Na sessão desta quarta-feira (13), em meio a confusos rodopios, o STF começou a sair de dentro da bolha a que se autocondenara. Decidiu deflagrar a execução parcial das penas. Fez isso com tanto atraso que possibilitou à plateia refletir sobre os efeitos do envio ao xadrez de gente como Dirceu, Delúbio e Valério.
 
Se tivesse chegado há um ano, a punição de tanto criminoso graúdo talvez produzisse um clima político benigno. Afinal, é sempre saudável que os crimes sejam desvendados e as quadrilhas desmascaradas. Isso costuma levar à conclusão de que a sociedade evolui. Políticos corruptos e seus corruptores não ousariam reincidir no crime. Eleitores pensariam dez vezes antes de votar em sujeitos suspeitos.
 
Hoje, submetido a uma quantidade inquietante de escândalos, um atropelando o outro, o brasileiro olha para o Supremo com um pé atrás. A propósito, vale a pena ouvir o que disse o “novato” Luís Roberto Barroso durante a sessão desta quarta-feira: “No tocante à política, os fatos se apressaram em confirmar o que eu disse no primeiro dia de julgamento dos embargos de declaração: a corrupção não tem partidos e é um mal em si.”
 
O ministro prosseguiu: “Nesses poucos meses, explodiram escândalos em um Ministério (as ONGs da pasta do Trabalho, sob o PDT), em um importante Estado da Federação (o cartel da Siemens e as propinas da Alstom, sob o PSDB paulista) e em uma importante prefeitura municipal (a máfia dos fiscais paulistanos, sob PT e PSD). A mistura é a de sempre: uma fatia para o bolso e outra para o financiamento eleitoral.”
 
Os observadores mais atentos acionavam a memória à medida que Barroso falava. A lembrança do repórter recuou até o caso Collor. Em termos comparativos, a deposição de um presidente da República produzira na época uma forte sensação de mudança. Mais forte até do que a imagem de Dirceu e Cia. passando as noites na cadeia.
 
Respirava-se naquela ocasião uma atmosfera de virada de página. Pouquíssimo tempo depois, praticamente nas pegadas do impeachment, sobreveio no Congresso o escândalo dos anões do Orçamento. Os mercadores de emendas foram cassados. Mas os desvios orçamentários não pararam –vampiros, sanguessugas, Gautamas, ONGs companheiras, Cachoeira—Delta, e um moto-contínuo de etcéteras.
 
Agora mesmo, o Ministério Público esquadrinha em São Paulo uma tal máfia do asfalto que, conectada com Brasília, comercializa emendas. Fica evidente que o dinheiro sai pelo ladrão porque o eleitor continua empurrando ladrões para dentro do Orçamento. Vira-se a página. Só que para trás. A corrupção não muda. Mudam apenas, quando muito, os corruptos.

DADOS FORNECIDOS:

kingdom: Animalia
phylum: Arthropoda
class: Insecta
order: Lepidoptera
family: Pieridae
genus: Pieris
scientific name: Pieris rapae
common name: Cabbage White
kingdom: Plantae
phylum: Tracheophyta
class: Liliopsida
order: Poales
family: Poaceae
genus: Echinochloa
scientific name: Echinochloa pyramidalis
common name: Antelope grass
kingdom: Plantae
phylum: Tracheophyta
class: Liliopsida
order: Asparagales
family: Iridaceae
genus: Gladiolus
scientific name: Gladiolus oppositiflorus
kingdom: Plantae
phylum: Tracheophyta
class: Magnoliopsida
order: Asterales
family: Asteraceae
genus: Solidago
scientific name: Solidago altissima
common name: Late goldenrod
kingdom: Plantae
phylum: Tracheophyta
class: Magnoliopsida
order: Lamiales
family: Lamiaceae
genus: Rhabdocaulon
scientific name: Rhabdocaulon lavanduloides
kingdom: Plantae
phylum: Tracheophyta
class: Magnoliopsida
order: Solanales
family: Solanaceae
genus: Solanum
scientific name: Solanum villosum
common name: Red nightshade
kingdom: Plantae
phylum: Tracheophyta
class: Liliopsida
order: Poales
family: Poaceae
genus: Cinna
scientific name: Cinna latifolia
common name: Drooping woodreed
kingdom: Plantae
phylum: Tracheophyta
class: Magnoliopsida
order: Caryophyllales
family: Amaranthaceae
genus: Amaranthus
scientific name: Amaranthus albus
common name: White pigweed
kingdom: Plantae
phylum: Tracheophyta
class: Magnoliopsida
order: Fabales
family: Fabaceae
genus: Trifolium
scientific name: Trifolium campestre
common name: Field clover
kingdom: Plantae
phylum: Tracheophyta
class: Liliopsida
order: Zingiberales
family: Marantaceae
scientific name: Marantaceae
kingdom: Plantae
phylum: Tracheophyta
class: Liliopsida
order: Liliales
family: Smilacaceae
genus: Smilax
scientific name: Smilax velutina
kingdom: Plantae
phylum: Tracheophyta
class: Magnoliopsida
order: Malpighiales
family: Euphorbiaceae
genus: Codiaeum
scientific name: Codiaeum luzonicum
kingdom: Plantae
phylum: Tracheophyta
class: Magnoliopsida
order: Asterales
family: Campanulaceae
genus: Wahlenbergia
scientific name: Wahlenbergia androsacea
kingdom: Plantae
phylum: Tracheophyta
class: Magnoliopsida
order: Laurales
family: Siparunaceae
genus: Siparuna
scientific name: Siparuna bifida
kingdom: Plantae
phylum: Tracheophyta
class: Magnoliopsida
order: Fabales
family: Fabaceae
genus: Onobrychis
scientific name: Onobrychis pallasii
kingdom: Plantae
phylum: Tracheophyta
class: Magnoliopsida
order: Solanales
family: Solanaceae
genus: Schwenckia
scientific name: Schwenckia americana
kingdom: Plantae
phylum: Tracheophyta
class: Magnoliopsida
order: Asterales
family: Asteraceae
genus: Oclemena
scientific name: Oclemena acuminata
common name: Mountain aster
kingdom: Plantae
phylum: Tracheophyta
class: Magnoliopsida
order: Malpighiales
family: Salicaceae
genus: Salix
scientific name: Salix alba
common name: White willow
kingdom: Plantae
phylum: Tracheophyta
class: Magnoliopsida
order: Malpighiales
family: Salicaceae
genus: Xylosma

TAREFA PROPOSTA 1:
Segundo o texto sobre o julgamento no STF, que escândalo surgiu no Congresso logo depois do impeachment?
TAREFA PROPOSTA 2:
Dê sequência ao texto sobre o julgamento no STF a partir da última frase dele.
Os dados foram tirados de outra fonte, sem ligação com o texto sobre o julgamento no STF.

RESPOSTA ESCRITA 1:
O escândalo dos anões do Orçamento.

RESPOSTA ESCRITA 2:
Contra esse pano de fundo conspurcado, a execução fatiada das penas do mensalão deve ser vista como um passo, não como o fim da linha. O passo não é pequeno, reconheça-se. “Temos milhares de condenados por pequenas quantidades de maconha, e pouquíssimos condenados por golpes imensos na praça”, disse Roberto Barroso nas reflexões que precederam o seu voto. “Para ir preso no Brasil, é preciso ser muito pobre e muito mal defendido. O sistema é seletivo, é um sistema de classe. Quase um sistema de castas.”
 
No dizer de Barroso, é preciso desfazer certas “mistificações”. Entre elas “a de que devido processo legal é o que não termina. Devido processo legal é o que se move pelas regras do jogo. E o jogo um dia chega ao fim. Não existe, em parte alguma do mundo, direito ilimitado de recorrer. Um dia o processo acaba e a decisão precisa ser cumprida. Penso que, em relação a este processo, este dia chegou.”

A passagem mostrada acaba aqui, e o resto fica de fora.